[Data records]
***

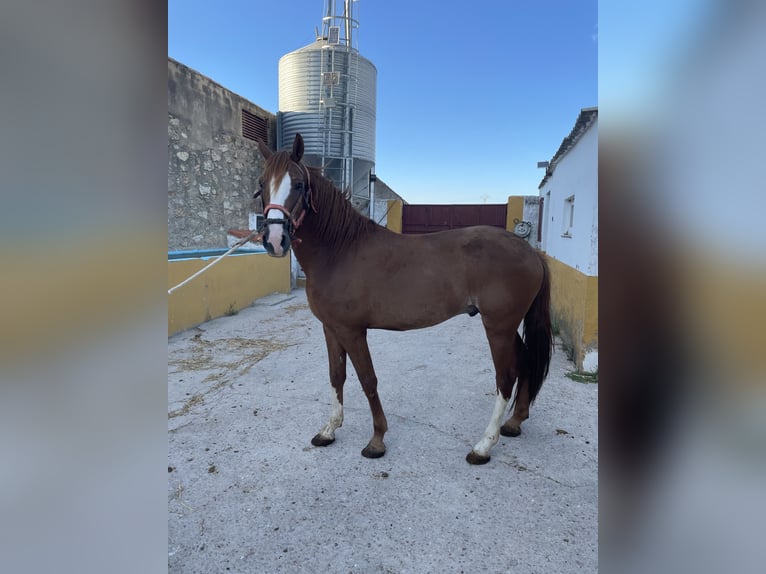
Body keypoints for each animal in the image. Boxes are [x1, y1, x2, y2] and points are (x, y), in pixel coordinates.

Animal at [255, 134, 552, 464]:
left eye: (298, 185)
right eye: (262, 183)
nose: (275, 241)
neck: (339, 250)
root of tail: (530, 252)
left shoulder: (352, 331)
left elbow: (367, 380)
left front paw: (377, 440)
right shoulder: (331, 329)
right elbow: (336, 376)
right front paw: (329, 430)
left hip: (498, 327)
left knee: (505, 377)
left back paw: (483, 446)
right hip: (508, 326)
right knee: (525, 360)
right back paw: (514, 422)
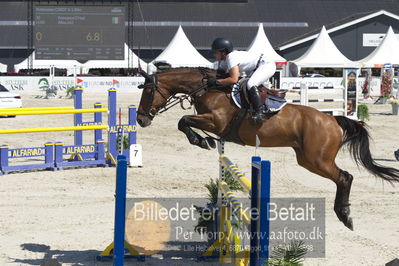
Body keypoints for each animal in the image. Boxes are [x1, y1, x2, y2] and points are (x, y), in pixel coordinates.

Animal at [137, 65, 399, 230]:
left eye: (148, 91)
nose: (140, 119)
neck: (210, 89)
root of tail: (333, 119)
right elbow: (185, 122)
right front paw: (204, 141)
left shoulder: (216, 121)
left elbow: (183, 121)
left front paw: (202, 141)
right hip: (307, 159)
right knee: (343, 177)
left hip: (317, 160)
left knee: (345, 177)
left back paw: (344, 215)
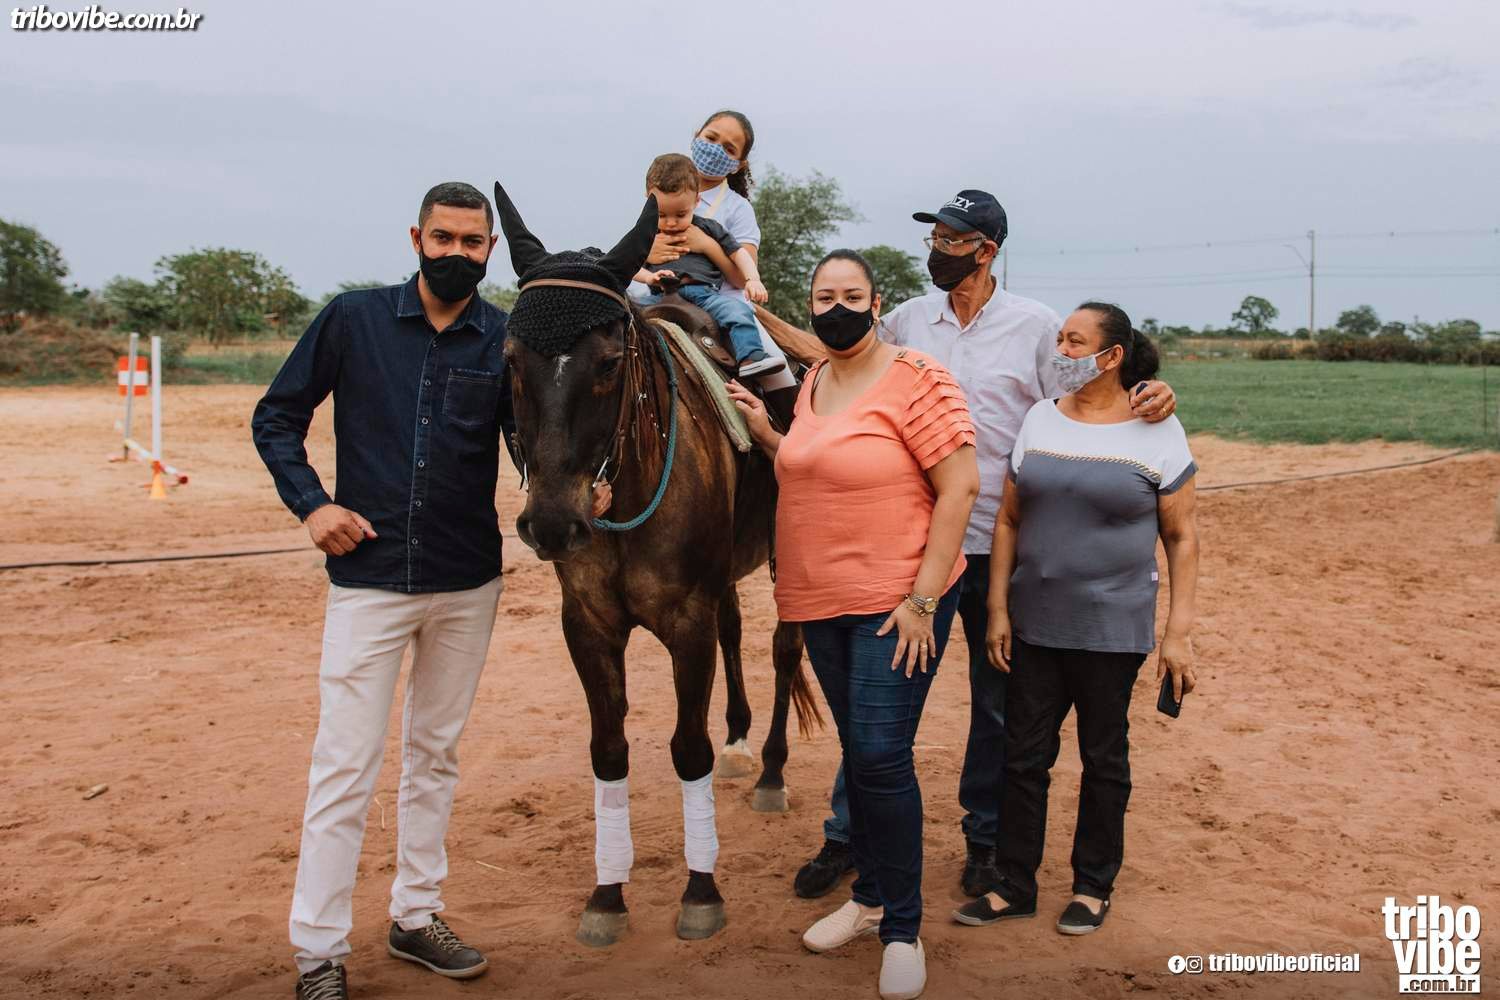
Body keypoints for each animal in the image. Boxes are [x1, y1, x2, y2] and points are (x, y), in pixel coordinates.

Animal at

***

[Goal of the exercise] Set down only the lines running from the line with "neck: (339, 250)" to the end of the entries, inclusive; omit every picture.

[Response to this task]
neck: (339, 250)
root of tail: (530, 252)
left shoulder: (352, 331)
left elbow: (367, 380)
left front paw: (377, 440)
right shoulder: (331, 329)
right elbow: (336, 376)
right front paw: (329, 430)
left hip: (498, 327)
left knee: (505, 377)
left back paw: (483, 446)
right hip: (508, 326)
right knee: (525, 360)
right back paw: (514, 422)
Body keypoints for each animal in the image. Boxes are [x1, y1, x2, y2] and points are (x, y), in pixel coordinates.

Animal at [137, 65, 399, 230]:
left eye: (148, 91)
nose: (140, 119)
neck: (210, 89)
root of tail: (333, 119)
right elbow: (185, 122)
right front paw: (204, 141)
left shoulder: (216, 121)
left elbow: (183, 121)
left front paw: (202, 141)
right hip: (307, 159)
right knee: (343, 177)
left hip: (317, 160)
left knee: (345, 177)
left back paw: (344, 215)
Body keypoints for each animal in the image. Boxes are [x1, y1, x2, y2] and points are (x, y), in pixel coordinates.

Animal at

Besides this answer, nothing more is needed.